From sandboxes to treehouses: Ranquist Development's latest endeavor in Bucktown

Urban Treehouse, 1849 N Hermitage Ave, Chicago

If the new banner ads on Division Street’s benches are any indication, Ranquist Development is ready to get the word out about its newest condo project.

Aside from its name and neighborhood, Urban Treehouse doesn’t have a lot in common with Ranquist’s last Bucktown development, Urban Sandbox. The latter was a modern, new-construction affair near North and Wolcott, all concrete and metal and glass. The former, a conversion, appears to be preserving most of the elements of the old Sisters of the Resurrection convent at 1849 N Hermitage Ave, across the street from the towering St Mary of the Angels Church.

According to Ranquist’s website, the building will contain six two-bedroom simplexes, two three-bedroom duplexes, and two three-bedroom penthouses, starting at a base price below $350,000. With features like 11- to 18-foot ceilings, oak floors, CaesarStone countertops with glass mosaic tile backsplashes, stainless-steel appliances, porcelain and glass tile bathroom finishes, and Duravit, Hansgrohe, and Toto fixtures, this sounds more like a home for the Sisters of the Gentrification.

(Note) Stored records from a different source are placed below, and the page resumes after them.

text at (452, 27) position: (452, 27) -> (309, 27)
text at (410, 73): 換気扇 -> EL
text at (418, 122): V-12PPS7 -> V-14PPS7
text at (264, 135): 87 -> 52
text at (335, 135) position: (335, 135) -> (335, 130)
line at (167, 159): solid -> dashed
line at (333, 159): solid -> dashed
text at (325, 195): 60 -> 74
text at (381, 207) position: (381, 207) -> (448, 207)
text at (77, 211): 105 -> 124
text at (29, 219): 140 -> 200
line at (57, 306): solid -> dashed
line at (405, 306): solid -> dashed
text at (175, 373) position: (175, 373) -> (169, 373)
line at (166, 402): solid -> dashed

The Miller Hull Partnership, which designed Urban Sandbox and 156 West Superior for Ranquist, will oversee the convent’s renovation. An architect’s statement near the end of Urban Treehouse’s promotional brochure promotes “the reoccupation of a historic structure” as “one of the most sustainable housing choices one can make.” “The century-old thick masonry walls at Urban Treehouse would be cost-prohibitive in today’s economy,” it says. “The thermal mass of these walls will modulate exterior temperature swings in a way that modern stick built structures can’t. The floor-to-floor heights in historic structures are also hard to find in modern residential construction.”

Aside from the black netting wrapped around the chain-link fence out front, there doesn’t appear to be any equipment on site or any signs of construction. There were, however, at least three people — a pedestrian, a driver, and a cyclist — who all stopped by the building to grab a brochure during my 10-minute visit yesterday afternoon.